WASHINGTON - An International Monetary Fund team will visit Ukraine in September to assess its budget plans as the cash-strapped country tries to persuade the lender to restart a $15 billion loan program, a top Ukrainian official said on July 31.

Valery Khoroshkovsky, first deputy prime minister, told
Reuters through a translator he met with IMF Managing Director
Christine Lagarde on Tuesday, July 31, and reached “a general
understanding that in September IMF representatives will come to Ukraine to assess our budget planning for 2013.”

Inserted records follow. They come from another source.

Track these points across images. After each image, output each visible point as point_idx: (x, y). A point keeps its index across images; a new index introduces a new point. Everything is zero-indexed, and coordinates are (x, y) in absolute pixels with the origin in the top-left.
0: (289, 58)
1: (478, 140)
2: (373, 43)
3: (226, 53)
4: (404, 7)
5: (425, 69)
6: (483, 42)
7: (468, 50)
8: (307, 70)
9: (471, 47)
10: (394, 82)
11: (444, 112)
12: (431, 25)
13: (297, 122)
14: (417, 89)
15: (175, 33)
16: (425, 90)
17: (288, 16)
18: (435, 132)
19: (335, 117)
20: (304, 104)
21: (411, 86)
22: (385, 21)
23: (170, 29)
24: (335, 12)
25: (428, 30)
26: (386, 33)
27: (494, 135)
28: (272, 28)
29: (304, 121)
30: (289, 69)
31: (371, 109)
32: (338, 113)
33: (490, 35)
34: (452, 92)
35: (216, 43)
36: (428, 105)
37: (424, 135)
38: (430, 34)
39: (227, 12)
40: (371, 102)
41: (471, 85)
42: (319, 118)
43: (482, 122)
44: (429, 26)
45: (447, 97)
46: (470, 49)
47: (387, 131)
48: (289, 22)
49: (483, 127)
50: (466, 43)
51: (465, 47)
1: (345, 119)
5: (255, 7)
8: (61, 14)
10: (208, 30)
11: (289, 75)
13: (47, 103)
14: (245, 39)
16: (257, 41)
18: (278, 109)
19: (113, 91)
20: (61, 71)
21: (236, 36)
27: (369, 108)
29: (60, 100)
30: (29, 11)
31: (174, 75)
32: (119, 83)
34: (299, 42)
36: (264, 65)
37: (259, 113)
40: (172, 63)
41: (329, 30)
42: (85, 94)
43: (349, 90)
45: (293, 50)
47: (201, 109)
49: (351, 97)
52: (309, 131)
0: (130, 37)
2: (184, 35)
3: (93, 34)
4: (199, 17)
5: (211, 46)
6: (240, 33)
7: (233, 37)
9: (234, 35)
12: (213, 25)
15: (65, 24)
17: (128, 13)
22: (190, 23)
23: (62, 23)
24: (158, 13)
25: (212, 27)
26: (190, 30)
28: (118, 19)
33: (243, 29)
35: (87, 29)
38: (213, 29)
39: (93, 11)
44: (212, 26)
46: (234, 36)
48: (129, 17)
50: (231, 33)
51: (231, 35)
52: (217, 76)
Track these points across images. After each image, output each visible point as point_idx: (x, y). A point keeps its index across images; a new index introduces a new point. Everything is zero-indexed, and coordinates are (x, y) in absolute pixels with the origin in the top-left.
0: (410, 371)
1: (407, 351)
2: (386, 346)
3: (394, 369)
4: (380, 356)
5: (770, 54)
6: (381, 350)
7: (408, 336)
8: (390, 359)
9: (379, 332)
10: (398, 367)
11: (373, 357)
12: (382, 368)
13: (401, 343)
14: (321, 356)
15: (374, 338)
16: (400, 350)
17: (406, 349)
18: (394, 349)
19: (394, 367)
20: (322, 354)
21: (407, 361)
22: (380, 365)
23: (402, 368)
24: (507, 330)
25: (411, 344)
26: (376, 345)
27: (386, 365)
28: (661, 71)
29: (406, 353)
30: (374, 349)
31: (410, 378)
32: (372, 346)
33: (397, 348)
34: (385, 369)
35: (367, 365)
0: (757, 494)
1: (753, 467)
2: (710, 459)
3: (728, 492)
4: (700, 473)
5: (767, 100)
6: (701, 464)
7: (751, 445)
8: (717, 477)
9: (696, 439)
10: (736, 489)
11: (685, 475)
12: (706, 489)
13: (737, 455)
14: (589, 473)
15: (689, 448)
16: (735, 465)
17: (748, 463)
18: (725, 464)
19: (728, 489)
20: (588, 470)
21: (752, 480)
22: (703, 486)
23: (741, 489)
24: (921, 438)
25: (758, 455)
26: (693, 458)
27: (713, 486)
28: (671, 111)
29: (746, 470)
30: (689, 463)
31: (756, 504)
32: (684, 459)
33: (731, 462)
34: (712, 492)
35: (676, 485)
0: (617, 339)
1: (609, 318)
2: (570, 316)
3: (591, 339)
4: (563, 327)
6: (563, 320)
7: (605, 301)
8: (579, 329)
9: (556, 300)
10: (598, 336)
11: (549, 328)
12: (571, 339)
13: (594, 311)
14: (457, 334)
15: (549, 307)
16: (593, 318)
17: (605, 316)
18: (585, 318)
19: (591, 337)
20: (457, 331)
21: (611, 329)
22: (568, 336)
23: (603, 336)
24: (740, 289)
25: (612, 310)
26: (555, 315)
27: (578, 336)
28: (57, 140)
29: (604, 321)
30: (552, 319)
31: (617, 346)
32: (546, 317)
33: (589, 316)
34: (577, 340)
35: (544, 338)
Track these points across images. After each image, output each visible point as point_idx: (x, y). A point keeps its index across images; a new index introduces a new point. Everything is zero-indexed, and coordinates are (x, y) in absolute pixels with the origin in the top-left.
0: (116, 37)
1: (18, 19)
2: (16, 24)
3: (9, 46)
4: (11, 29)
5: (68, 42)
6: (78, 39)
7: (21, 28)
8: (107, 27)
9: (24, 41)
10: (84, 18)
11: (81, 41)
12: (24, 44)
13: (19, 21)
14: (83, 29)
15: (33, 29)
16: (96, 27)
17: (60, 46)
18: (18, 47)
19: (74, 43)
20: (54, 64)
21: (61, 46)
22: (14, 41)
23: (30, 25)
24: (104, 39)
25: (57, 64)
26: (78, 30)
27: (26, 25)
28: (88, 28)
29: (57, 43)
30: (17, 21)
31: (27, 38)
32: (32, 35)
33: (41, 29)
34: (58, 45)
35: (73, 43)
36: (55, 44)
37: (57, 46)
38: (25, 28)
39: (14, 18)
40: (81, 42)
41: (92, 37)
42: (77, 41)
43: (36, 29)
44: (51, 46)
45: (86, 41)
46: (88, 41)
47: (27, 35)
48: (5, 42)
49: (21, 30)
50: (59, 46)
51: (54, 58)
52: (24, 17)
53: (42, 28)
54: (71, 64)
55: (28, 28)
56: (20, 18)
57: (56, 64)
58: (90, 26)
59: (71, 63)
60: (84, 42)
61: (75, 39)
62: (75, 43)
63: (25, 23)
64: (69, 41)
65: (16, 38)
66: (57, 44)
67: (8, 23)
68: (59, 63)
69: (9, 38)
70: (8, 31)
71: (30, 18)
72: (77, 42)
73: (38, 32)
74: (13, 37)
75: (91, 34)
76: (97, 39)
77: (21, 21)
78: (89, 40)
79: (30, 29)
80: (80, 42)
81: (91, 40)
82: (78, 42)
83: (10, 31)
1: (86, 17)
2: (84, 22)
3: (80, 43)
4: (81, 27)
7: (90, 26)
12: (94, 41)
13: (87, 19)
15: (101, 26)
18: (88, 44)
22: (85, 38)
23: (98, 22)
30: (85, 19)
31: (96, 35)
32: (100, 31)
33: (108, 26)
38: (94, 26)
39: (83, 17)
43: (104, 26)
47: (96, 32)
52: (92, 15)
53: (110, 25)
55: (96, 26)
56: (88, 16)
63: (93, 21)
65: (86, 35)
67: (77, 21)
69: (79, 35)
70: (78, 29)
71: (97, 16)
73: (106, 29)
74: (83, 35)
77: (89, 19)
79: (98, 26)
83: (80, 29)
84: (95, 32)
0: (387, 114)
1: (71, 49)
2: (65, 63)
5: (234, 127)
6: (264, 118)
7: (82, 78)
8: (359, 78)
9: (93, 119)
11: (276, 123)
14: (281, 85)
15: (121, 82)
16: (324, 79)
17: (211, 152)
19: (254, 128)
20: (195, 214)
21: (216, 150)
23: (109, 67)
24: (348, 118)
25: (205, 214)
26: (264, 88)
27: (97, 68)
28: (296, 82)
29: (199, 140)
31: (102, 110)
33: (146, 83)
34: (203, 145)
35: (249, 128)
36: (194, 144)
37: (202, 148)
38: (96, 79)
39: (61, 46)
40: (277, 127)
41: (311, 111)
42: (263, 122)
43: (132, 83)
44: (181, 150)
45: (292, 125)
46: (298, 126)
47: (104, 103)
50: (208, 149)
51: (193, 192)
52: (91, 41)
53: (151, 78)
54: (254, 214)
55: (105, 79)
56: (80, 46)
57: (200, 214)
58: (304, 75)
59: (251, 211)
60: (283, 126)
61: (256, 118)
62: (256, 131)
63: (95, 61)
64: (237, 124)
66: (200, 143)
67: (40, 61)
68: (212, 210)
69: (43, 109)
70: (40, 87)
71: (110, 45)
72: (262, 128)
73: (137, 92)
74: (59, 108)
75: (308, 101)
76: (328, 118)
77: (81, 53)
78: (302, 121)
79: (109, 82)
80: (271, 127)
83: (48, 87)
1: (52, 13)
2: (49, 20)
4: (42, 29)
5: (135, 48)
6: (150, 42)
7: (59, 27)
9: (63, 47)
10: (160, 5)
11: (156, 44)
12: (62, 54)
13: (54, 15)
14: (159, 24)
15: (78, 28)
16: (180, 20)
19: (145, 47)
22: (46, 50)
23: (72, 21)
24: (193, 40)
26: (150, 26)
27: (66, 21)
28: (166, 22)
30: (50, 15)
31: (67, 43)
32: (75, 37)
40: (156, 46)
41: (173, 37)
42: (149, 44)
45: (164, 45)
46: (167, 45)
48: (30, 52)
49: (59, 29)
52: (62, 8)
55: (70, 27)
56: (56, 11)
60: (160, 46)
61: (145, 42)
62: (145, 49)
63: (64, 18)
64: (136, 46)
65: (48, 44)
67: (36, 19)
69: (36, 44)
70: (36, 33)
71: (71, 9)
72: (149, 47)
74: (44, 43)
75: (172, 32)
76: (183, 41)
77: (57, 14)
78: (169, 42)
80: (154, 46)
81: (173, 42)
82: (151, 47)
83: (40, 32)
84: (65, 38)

The IMF froze a $15 billion loan program for Ukraine after
the government failed to raise gas prices at home and carry out
other unpopular reforms.

With a parliamentary election in October, the Kyiv
government has balked at taking the politically risky step of
raising gas and heating prices for Ukrainian households by 30 to
50 percent, as pressed by the IMF.

Khoroshkovsky said he told Lagarde raising prices would
create a social crisis unless Ukraine first developed a system
to help the most vulnerable segments of its population cope.

He declined to characterize Lagarde’s response because of
the confidential nature of the meeting, but said the IMF’s main
concern was Ukraine’s macro-economic stability and the Kyiv
government recognizes it has more work to do on that.

“We understand that without resolving all key problems, the
financing will not be unfrozen. So we agreed that we need to
ensure macro-economic stability as the basic precondition and
then we will work to resolve all other subjects,” he said.

Khoroshkovsky also met with U.S. Trade Representative Ron
Kirk on July 31 and they discussed steps the two countries could
take to increase what he said was the “ridiculously small” level
of trade between Ukraine and the United States.

Two-way trade totaled just $3.6 billion last year, roughly
half of Ukraine’s trade with Belarus, he said.

The countries established a “Trade Experts Groups” to
explore ways to boost bilateral trade and investment flows,
according to a joint U.S.- Ukraine statement.

Khoroshkovsky said he also pressed the U.S. government to
remove duties it imposed on Ukrainian steel and chemical
products sometime before 2006.

Lifting the duties could boost Ukraine’s exports to the
United States by $1 billion, he said.

The main justification at the time for the duties was low
Ukrainian natural gas prices, which have more than doubled
since, Khoroshkovsky said.

Khoroshkovsky said he did not expect talks on a free trade
pact with the United States any time in the near future.

Earlier this month, Ukraine and the European Union finalized
the text of a free trade agreement but implementation remains on
hold because of political concerns.

The current government’s jailing of Ukrainian opposition
leader Yulia Tymoshenko and some of her allies has strained ties
with both the EU and the United States.